Spoiler n'est pas un mot français, mais universel… du moins depuis la sortie de "Avengers: Endgame", le film qui est en train de pulvériser tous les records d'affluence dans le monde.

"Spoiler" veut dire plus ou moins "gâcher" ou même "détruire", détruire le plaisir des autres de découvrir un nouveau film en étant aussi "vierge" que possible, c’est-à-dire connaître le moins possible de détails du film avant la projection. Les Québécois, qui ne sont pas avares en inventions linguistiques pour éviter d'utiliser des mots anglais disent "divulgâcher" - ça dit bien ce que ça veut dire.

Hélas, et c’est une fois de plus la faute à Internet, il y existe désormais – partout dans le monde – des énergumènes, pour ne pas dire des connards, qui se font un malin plaisir à révéler, soit par écrit, soit d’une voix très forte, un maximum de détails que l'on n’est pas censé connaître avant de voir le film. En ce qui concerne l'ouvreuse, cette nouvelle forme de goujaterie mesquine mériterait au minimum une castration sur la place publique, puisque dans la majorité des cas, ces énergumènes opérés du cerveau sont des mecs. Et là, Marie-Amandine est encore gentille. Enduire de goudron et couvrir de plumes d'oie serait une autre solution, un peu moins radicale.

Avant la sortie de Avengers: Endgame, les réalisateurs, les producteurs et même Marvel avaient demandé au public de ne pas révéler ce qui arrive dans le film, surtout en ce qui concerne les différents super-héros, dont le sort sera réglé (peut-être une fois pour toutes) à la fin du film. Demande raisonnable, bien sûr, mais également invitation aux trolls lobotomisés de sortir de leurs trous à merde pour faire exactement ce qu'on leur avait demandé de ne pas faire.

Mais il y a aussi eu un retour de manivelle, puisqu'on a pu lire qu'un mec, qui s’était installé devant un cinéma pour tout révéler aux gens faisant la file, s'est fait tabasser illico presto par plusieurs cinéphiles furieux. Gageons qu'il ne le fera plus. La même punition est également tombée comme la foudre sur un écolier dans une cour d’école aux USA, puisque ses camarades ne l’ont pas raté. Cela s’appelle instant karma chez les Anglo-Saxons.

Psycho / © Universal Pictures

Bien sûr, il y a aussi des gens qui exagèrent, en demandant aux critiques ou à leurs amis de ne pas leur dire s’ils ont aimé le film, cela détruirait leur virginité. Les critiques de cinéma qui ont parlé en détail du film, en précisant bien au début de leurs articles qu’il y a avait des "spoilers" (c'est ce que l'on fait d'habitude en tant que journaliste), ce sont également fait traiter de tous les noms. La simple idée de ne pas lire une critique avant de voir le film n'est évidemment pas venue à ceux qui s'offusquent qu’un critique fasse son métier.
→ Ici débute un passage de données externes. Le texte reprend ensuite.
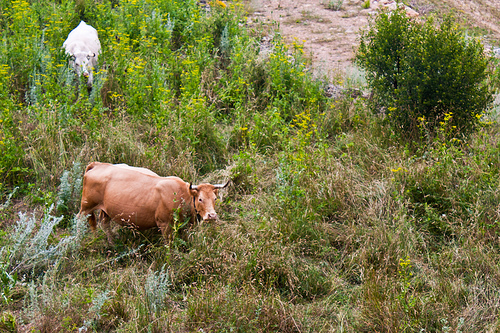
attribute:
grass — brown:
[89, 138, 487, 331]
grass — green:
[12, 145, 497, 330]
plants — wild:
[4, 205, 67, 275]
Certaines gens devraient être enfermés dans un asile… et l'ouvreuse ira jeter la clé.

ATTENTION SPOILER

En fait, pour les punir, Marie-Amandine y va de ses propres spoilers. Et pas uniquement pour les Avengers. Donc, ne lisez plus ce qui suit, parce que cela risque de vous donner des crises cardiaques.
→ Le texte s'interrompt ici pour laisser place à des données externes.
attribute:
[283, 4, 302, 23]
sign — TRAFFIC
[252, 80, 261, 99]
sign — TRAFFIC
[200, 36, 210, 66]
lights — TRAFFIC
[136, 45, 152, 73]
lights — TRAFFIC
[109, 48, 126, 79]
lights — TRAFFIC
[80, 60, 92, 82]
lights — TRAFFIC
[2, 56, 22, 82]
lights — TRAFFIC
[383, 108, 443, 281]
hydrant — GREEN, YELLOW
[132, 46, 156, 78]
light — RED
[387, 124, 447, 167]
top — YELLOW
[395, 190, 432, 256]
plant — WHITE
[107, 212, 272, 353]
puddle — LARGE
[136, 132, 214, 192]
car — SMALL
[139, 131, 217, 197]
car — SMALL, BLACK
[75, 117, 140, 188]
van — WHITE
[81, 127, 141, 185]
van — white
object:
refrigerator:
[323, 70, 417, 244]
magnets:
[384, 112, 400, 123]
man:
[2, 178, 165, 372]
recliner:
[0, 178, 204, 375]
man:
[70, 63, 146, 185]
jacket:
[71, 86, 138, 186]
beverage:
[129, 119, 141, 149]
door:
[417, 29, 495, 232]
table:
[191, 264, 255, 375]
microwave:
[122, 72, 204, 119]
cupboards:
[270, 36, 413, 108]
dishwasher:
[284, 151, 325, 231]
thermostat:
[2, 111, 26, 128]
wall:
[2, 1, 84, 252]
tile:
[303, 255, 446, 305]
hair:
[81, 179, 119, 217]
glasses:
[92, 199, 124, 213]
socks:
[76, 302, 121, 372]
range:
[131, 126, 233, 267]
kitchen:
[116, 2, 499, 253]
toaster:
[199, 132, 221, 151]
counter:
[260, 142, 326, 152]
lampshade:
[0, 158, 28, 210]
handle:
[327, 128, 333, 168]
Citizen Kane / © RKO Films

Dans la grande bataille à la fin de Avengers: Endgame, Superjhemp ne fait pas partie de la horde des super-héros qui cassent la figure au grand méchant vilain. Dans Citizen Kane d’Orson Welles, "Rosebud" est le nom du traîneau de Kane (mais entre-nous, "Rosebud" était aussi le nom que William Randolph Hearst donnait au clitoris de sa maîtresse, l'actrice Marion Davies).

Soylent Green (Soleil vert) / © Metro Goldwyn Mayer

Dans Psychose d’Alfred Hitchcock, c'est en vérité Norman Bates qui est sa mère. Dans Soylent Green/Soleil Vert de Richard Fleischer, les biscottes de protéines consommés par les gens est fabriqué à partir des dépouilles mortelles d’autres gens. Soylent Green is people! Et dans La Planète des Singes, Charlton Heston découvre dans le dernier plan du film qu’il n’a jamais quitté la Terre. Maintenant, vous savez tout. Ou presque!

Amour / © Les Films du Losange

Finalement, dans Amour de Michael Haneke, Jean-Louis Trintignant étouffe sa femme. C’est un moment d’une très grande émotion qui arrive par surprise. Et c’était justement ce moment-là que la critique du Tageblatt avait jadis révélé dans la toute première phrase de sa critique. Imaginez donc la colère de Marie-Amandine. Une colère qui avait valu à Janina un sacré coup de tisonnier de la part de l’ouvreuse. Amplement mérité!